3. Evite, sobretudo, falar do corpo de seus parentes. Se a pessoa engordou ou emagreceu, se é alta ou baixa, não se preocupe, ela, certamente, tem espelho em casa. Em uma pesquisa realizada em 20 países, concluiu-se que apenas 4% das mulheres se achavam bonita. Então, a chance de seu comentário acertar em cheio algum complexo é grande, por favor evite.

4. Não pergunte sobre resultados de provas e concursos. Para quem não é familiarizado com o mundo dos concursos, essa é uma pergunta inocente e que demonstra interesse. Entretanto, a prevalência de transtorno de ansiedade entre concurseiros chama cada vez mais atenção dos especialistas. Deixe que ele esqueça um pouco sobre isso na noite do natal.

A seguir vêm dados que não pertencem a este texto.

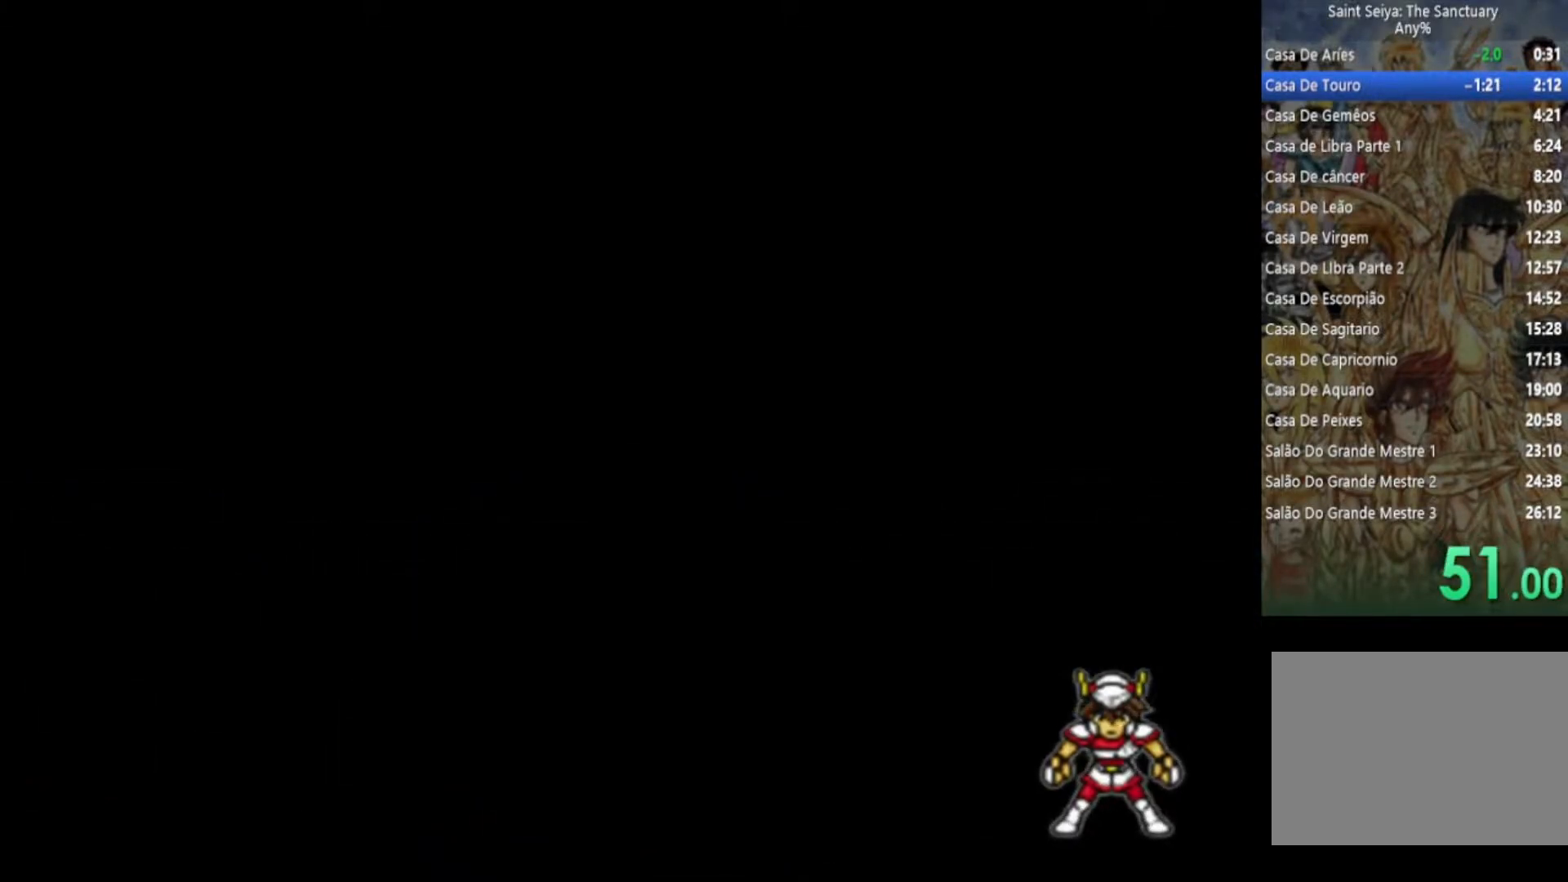
{"buttons": [], "left_stick": "center", "right_stick": "center", "events": []}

5. Cuidado com os conselhos que oferece. Eu sei que pode ser tentador repassar gratuitamente toda a sua experiência com filhos, trabalho, vida amorosa, cuidados com a casa etc etc. Entretanto, sua generosidade, quando não demandada, pode facilmente ser interpretada como invasão.

E, acima de tudo, tente diferenciar se o que você vai falar é fruto de sinceridade ou de sincericídio. Na sinceridade, utilizo de uma franqueza, às vezes de maneira assertiva, para passar alguma mensagem ou solucionar alguma questão.

No sincericídio (sinceridade + homicídio), utilizo a sinceridade como pretexto para falar o que eu quiser, de maneira inadequada, sem me importar com as consequências disso, afinal, “só fui sincero”.

Então, para encerrar nosso despretensioso manual, ao comentar qualquer coisa, reflita: essa “sinceridade” pode ferir o outro? Se sim, cale. Pessoas que se utilizam de uma suposta sinceridade para falar o que quer que seja, desferindo qualquer bobagem que venha à cabeça de maneira inadequada e inconsequente, são sincericidas: não levam em conta como isso pode ferir o outro que recebe essa suposta “verdade”.

Então, se a sua pergunta, ou a sua “verdade”, não são necessárias à situação e tem o potencial de machucar alguém, guarde ela para você. Conviver bem, sem sincericídios, talvez seja a melhor receita da noite de Natal.